The John Player League then gave us limited over cricket every Sunday afternoon and showed us all the county grounds and their idiosyncracies.  The tree at Canterbury.  The football pitch at Northampton.  The sea view at Hove.  And grinnin' Jim Laker.  When it comes down to it, it was the BBC that maintained  and nurtured FB’s interest in cricket.  Unless he paid the Murdoch tax, he would be lost now.  What a sad indictment of broadcasting policy. 

As FB grew up, Test Match Special on Radio 3 was discovered and revered.  Long mornings in the summer holidays would be spent lounging in the garden - yes I'll mow the lawn today Dad - with John Arlott and Brian Johnston.  How could that ever be bettered?

FB's last cricketing in Aberdeen was in the summer when he left school. The AGSFP 3rd team being desperate, he was summoned as an enthusiastic eleventh fielder for a couple of games.  One of those was in the grounds of Balmoral where Her Majesty walked her corgis round the boundary.  FB remembers having to restrain potentially treasonous language at a misfield because of her presence.  But playing in front of the Queen is not something that many of Carlton's elite can claim.  Sadly the Queen affects to have no memory of this major sporting event.

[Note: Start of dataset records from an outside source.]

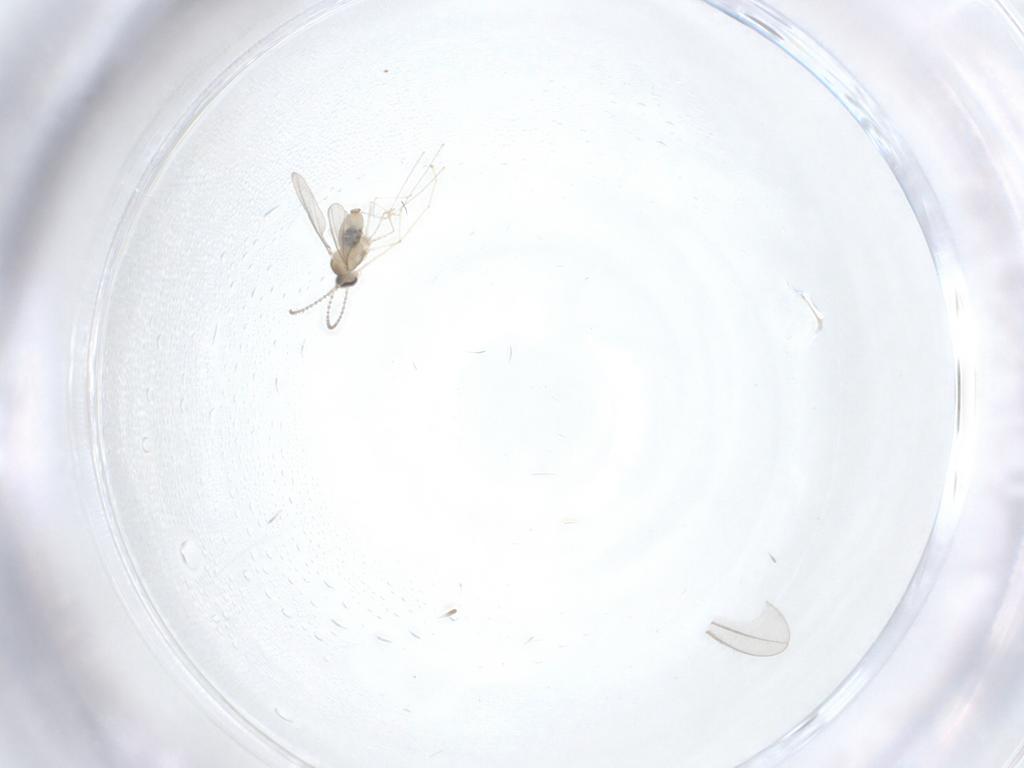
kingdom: Animalia
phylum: Arthropoda
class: Insecta
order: Diptera
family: Cecidomyiidae
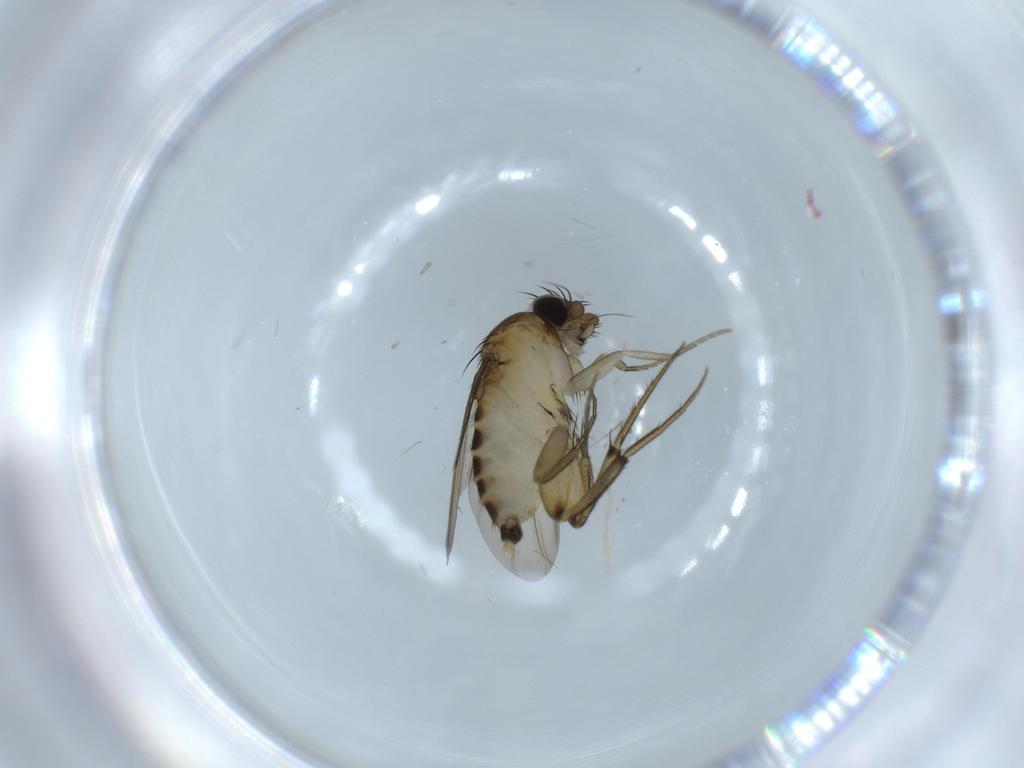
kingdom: Animalia
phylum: Arthropoda
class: Insecta
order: Diptera
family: Phoridae
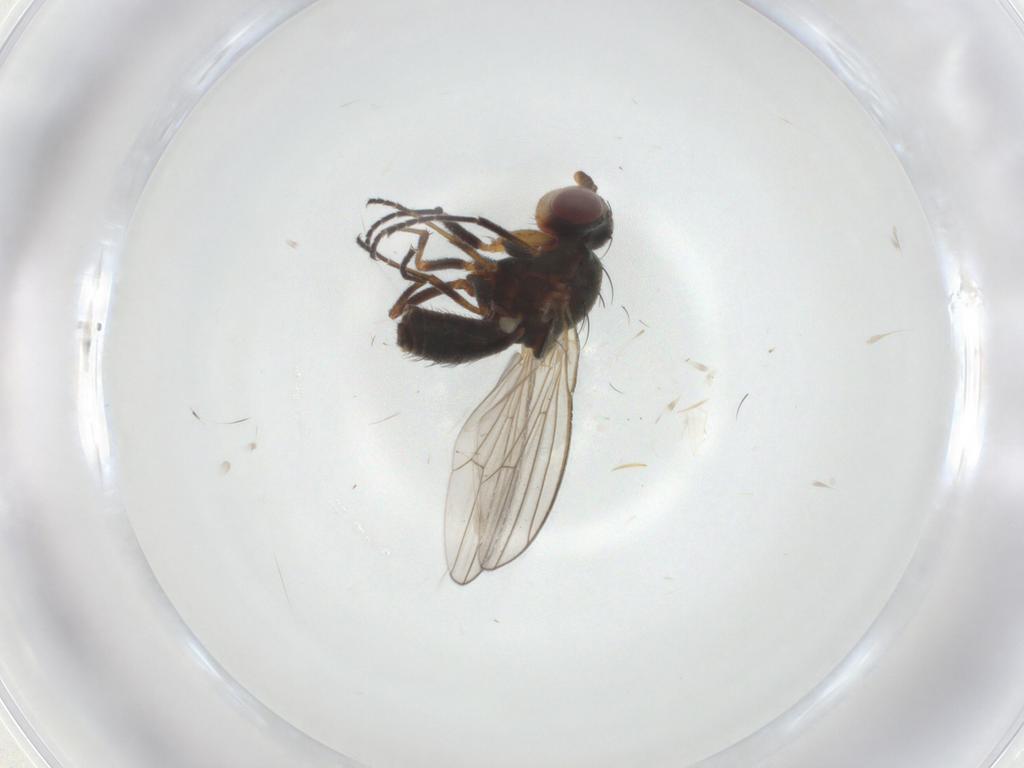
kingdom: Animalia
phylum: Arthropoda
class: Insecta
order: Diptera
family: Canacidae
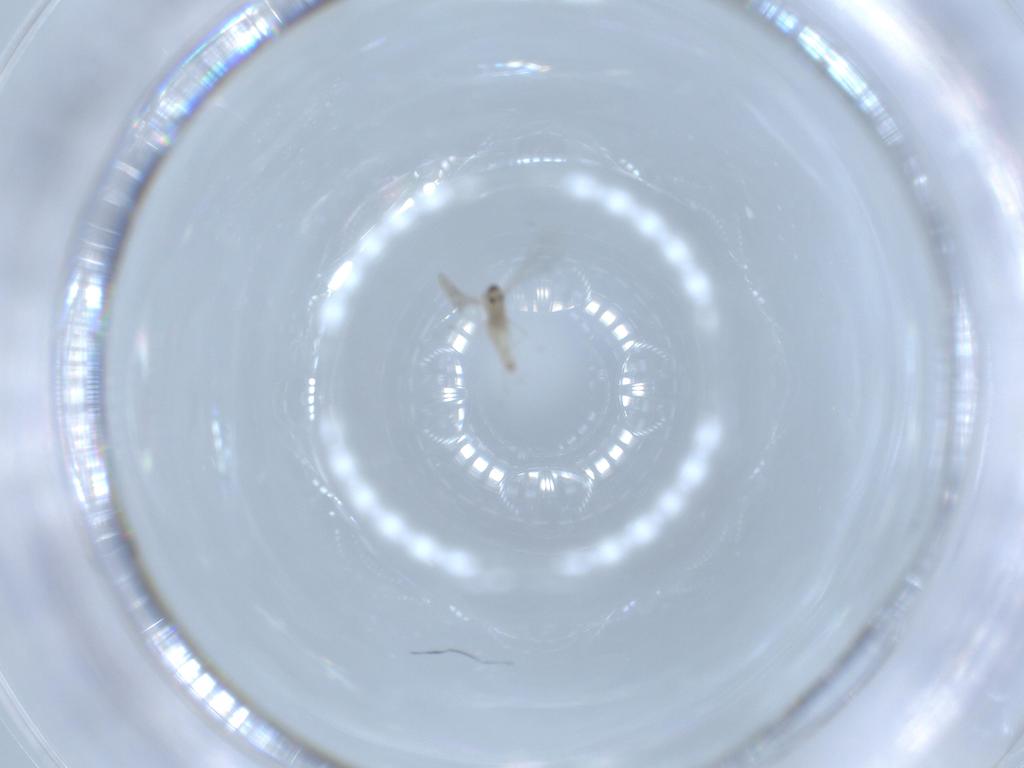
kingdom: Animalia
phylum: Arthropoda
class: Insecta
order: Diptera
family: Cecidomyiidae
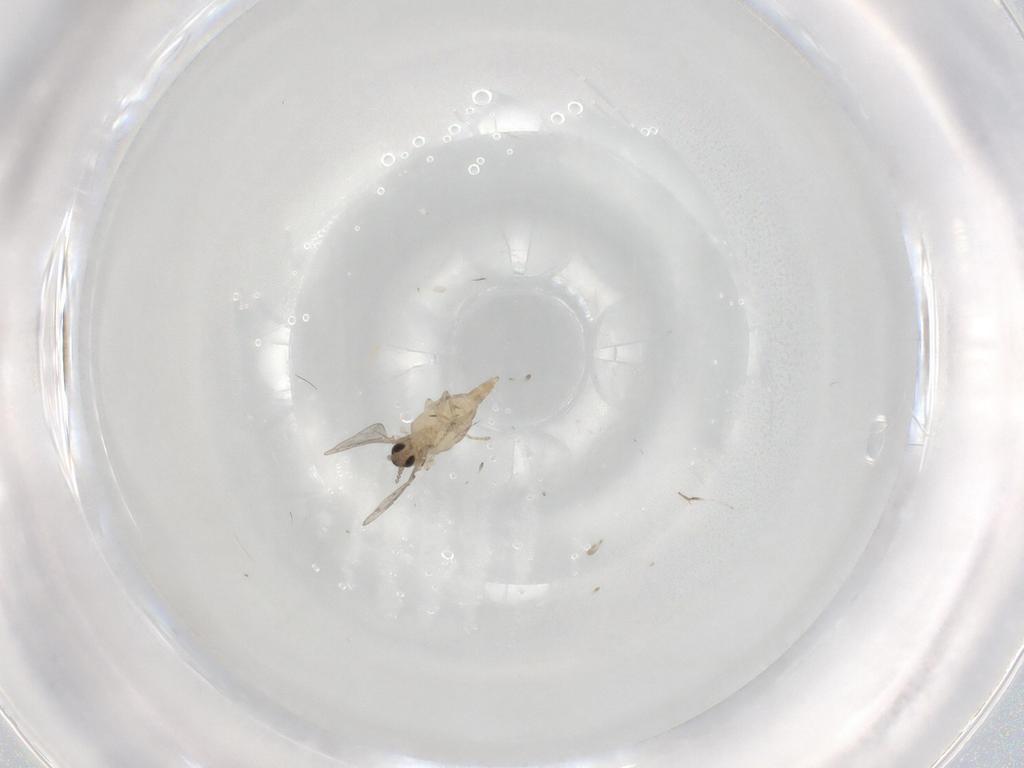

And so the sun dims on these early days.  The stumps of a blissful childhood are drawn.  Youth is indeed wasted on the young.  The googlies and flippers of adolescence and adulthood have to be faced.  But what a base for an unending love of cricket.

Son - unlike father
FB feels a huge debt of gratitude to his Dad for having stimulated quietly and unobtrusively his interest  in this game.   His Dad now lives in Linlithgow and still wanders round Boghall  as he did at Mannofield all those golden summers ago. (Of course unlike subtropical Aberdeen of all those years ago it rains now and again in West Lothian.)  He still longs for the returnof Jim Laker to the England team. 
But Fantasy Bob also has a huge sense of lost opportunity that he never had coaching or more playing opportunities as he grew up.  What did he miss?  He could have been a contender............ Marlon Brando's words in On the Waterfront - tru for everyone in some way.

Fantasy Bob didn't come to play cricket regularly until several years later - anotehr story for another day - and found out how hard the skills are to develop. 

That is  why he will eulogise the junior set up at Carlton at any opportunity - it has given FB's son Neil all the structure he never had.  It will set him up for life.